◆ EXERCISE DIRECTIONS
Reproduce, word for word, everything from "This is the" down to "as family members." in the blog post on governance and succession in Middle East family businesses below.

◆ EXTRACT TO READ
· · ·

This is the second in the February series of “Blogs from the Board.” Thanks to Adib Rashid for this blog on “Governance, Succession and the Middle East Family Business.”
Family businesses in the Middle East are the backbone of the region’s economy. Compared to their counter parts in the western world, they are relatively younger. Many Middle East family businesses are facing succession issues for the first time, which is a significant threat to the continuity of the business and to the region’s economy. This has placed significant pressure on them to adopt better governance practices. I have seen a growing trend in many of the businesses I work with to develop rules on how to govern the relationships between the family members in their respective roles as shareholders, board members, employees and as family members.
The families in the region had previously enjoyed limited external competition and protected markets, which helped them in building large and diversified companies operating in multiple sectors. Despite the large size of the companies, decisions were still made by the founders in a centralised manner. As families grow and new members join the business, different rules need to be applied to mitigate the risks arising from the complexity of making collective decisions and managing family dynamics.
Tradition has influenced succession decisions. It is a common practice for the eldest son to get the top job and other family members are appointed to run subsidiaries. In many cases the eldest son wasn’t necessarily the most suitable person to run the business. Some businesses that followed this traditional approach struggled to grow and manage the family’s relationships. Families now ensure that the leadership positions are earned by the most competent person who can add value to the business as well as the family.

· · ·

◆ EXERCISE DATA
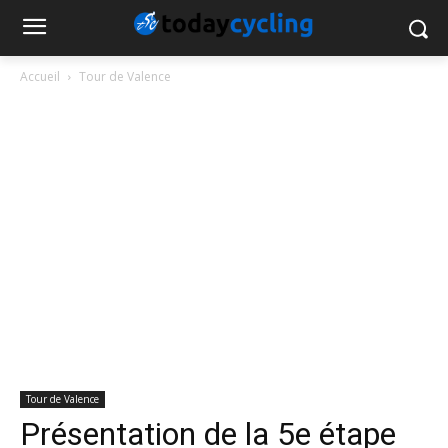
Accueil
Tour de Valence
Tour de Valence
Présentation de la 5e étape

· · ·

◆ ANSWER BOX
This is the second in the February series of “Blogs from the Board.” Thanks to Adib Rashid for this blog on “Governance, Succession and the Middle East Family Business.”
Family businesses in the Middle East are the backbone of the region’s economy. Compared to their counter parts in the western world, they are relatively younger. Many Middle East family businesses are facing succession issues for the first time, which is a significant threat to the continuity of the business and to the region’s economy. This has placed significant pressure on them to adopt better governance practices. I have seen a growing trend in many of the businesses I work with to develop rules on how to govern the relationships between the family members in their respective roles as shareholders, board members, employees and as family members.